* [Exercise]
Report all lines of the data below that hold the word "group".

--------------------------------

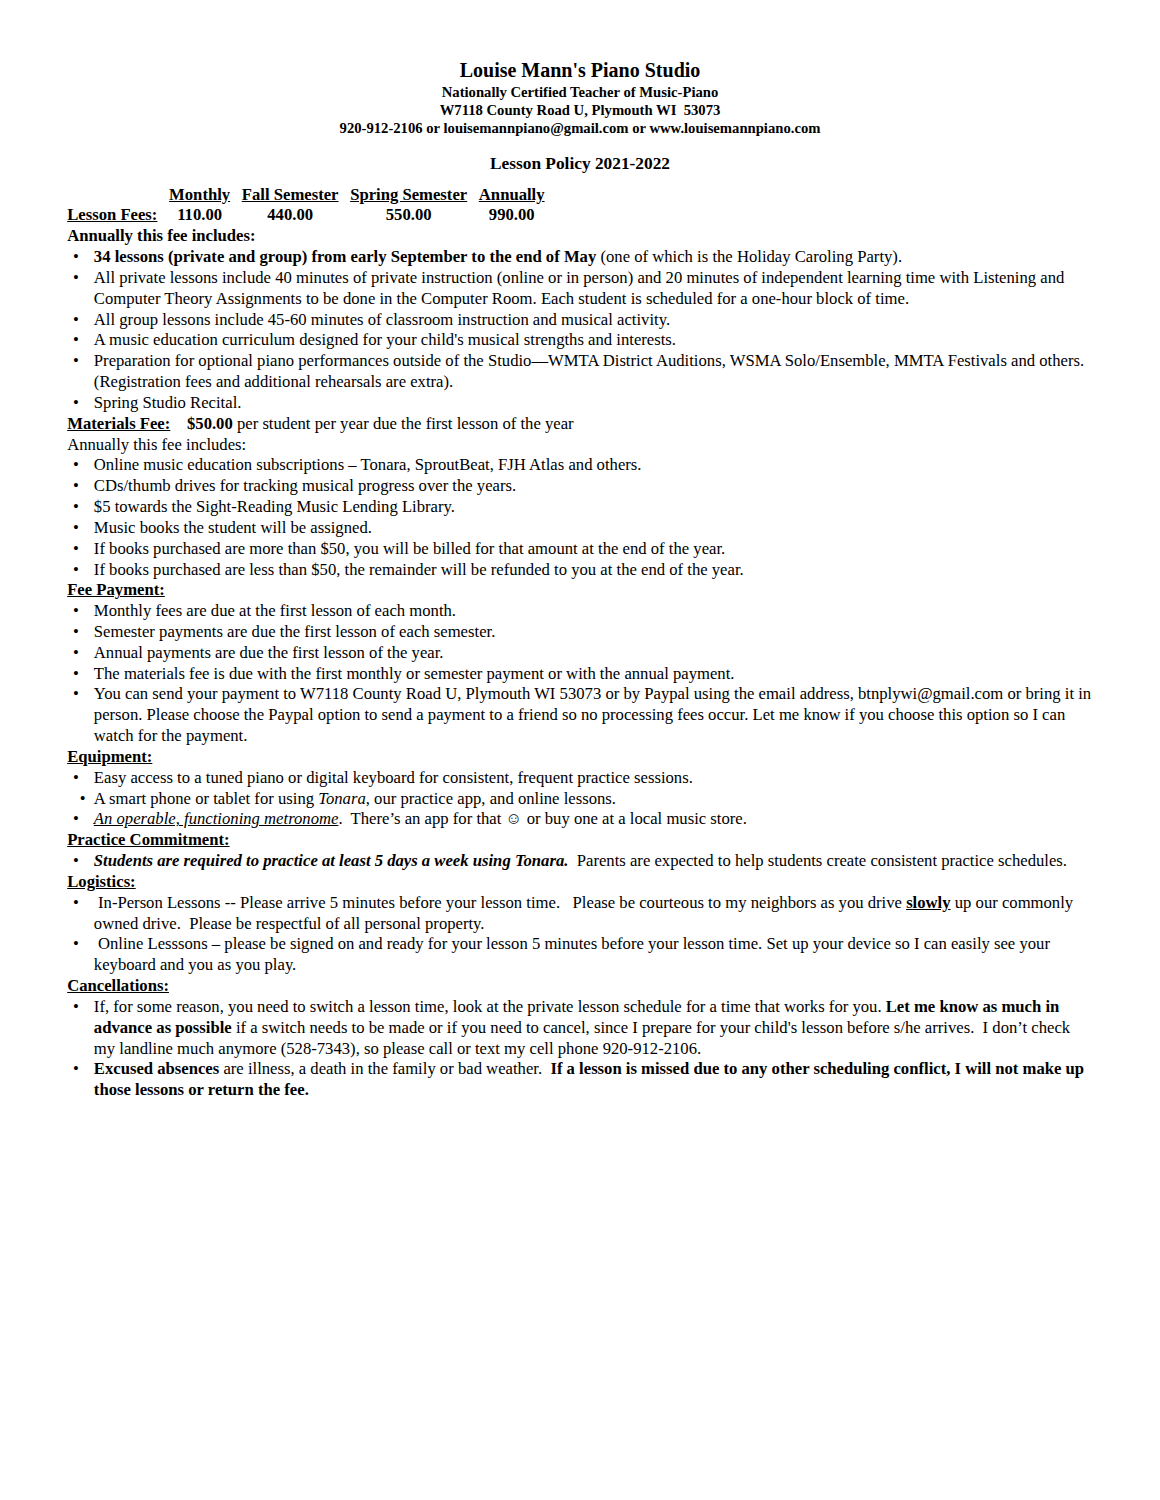Louise Mann's Piano Studio
Nationally Certified Teacher of Music-Piano
W7118 County Road U, Plymouth WI 53073
920-912-2106 or louisemannpiano@gmail.com or www.louisemannpiano.com
Lesson Policy 2021-2022
| | Monthly | Fall Semester | Spring Semester | Annually |
| --- | --- | --- | --- | --- |
| Lesson Fees: | 110.00 | 440.00 | 550.00 | 990.00 |
Annually this fee includes:
34 lessons (private and group) from early September to the end of May (one of which is the Holiday Caroling Party).
All private lessons include 40 minutes of private instruction (online or in person) and 20 minutes of independent learning time with Listening and Computer Theory Assignments to be done in the Computer Room. Each student is scheduled for a one-hour block of time.
All group lessons include 45-60 minutes of classroom instruction and musical activity.
A music education curriculum designed for your child's musical strengths and interests.
Preparation for optional piano performances outside of the Studio—WMTA District Auditions, WSMA Solo/Ensemble, MMTA Festivals and others. (Registration fees and additional rehearsals are extra).
Spring Studio Recital.
Materials Fee: $50.00 per student per year due the first lesson of the year
Annually this fee includes:
Online music education subscriptions – Tonara, SproutBeat, FJH Atlas and others.
CDs/thumb drives for tracking musical progress over the years.
$5 towards the Sight-Reading Music Lending Library.
Music books the student will be assigned.
If books purchased are more than $50, you will be billed for that amount at the end of the year.
If books purchased are less than $50, the remainder will be refunded to you at the end of the year.
Fee Payment:
Monthly fees are due at the first lesson of each month.
Semester payments are due the first lesson of each semester.
Annual payments are due the first lesson of the year.
The materials fee is due with the first monthly or semester payment or with the annual payment.
You can send your payment to W7118 County Road U, Plymouth WI 53073 or by Paypal using the email address, btnplywi@gmail.com or bring it in person. Please choose the Paypal option to send a payment to a friend so no processing fees occur. Let me know if you choose this option so I can watch for the payment.
Equipment:
Easy access to a tuned piano or digital keyboard for consistent, frequent practice sessions.
A smart phone or tablet for using Tonara, our practice app, and online lessons.
An operable, functioning metronome. There’s an app for that ☺ or buy one at a local music store.
Practice Commitment:
Students are required to practice at least 5 days a week using Tonara. Parents are expected to help students create consistent practice schedules.
Logistics:
In-Person Lessons -- Please arrive 5 minutes before your lesson time. Please be courteous to my neighbors as you drive slowly up our commonly owned drive. Please be respectful of all personal property.
Online Lesssons – please be signed on and ready for your lesson 5 minutes before your lesson time. Set up your device so I can easily see your keyboard and you as you play.
Cancellations:
If, for some reason, you need to switch a lesson time, look at the private lesson schedule for a time that works for you. Let me know as much in advance as possible if a switch needs to be made or if you need to cancel, since I prepare for your child's lesson before s/he arrives. I don’t check my landline much anymore (528-7343), so please call or text my cell phone 920-912-2106.
Excused absences are illness, a death in the family or bad weather. If a lesson is missed due to any other scheduling conflict, I will not make up those lessons or return the fee.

--------------------------------

* [Answer section]
34 lessons (private and group) from early September to the end of May (one of which is the Holiday Caroling Party).
All group lessons include 45-60 minutes of classroom instruction and musical activity.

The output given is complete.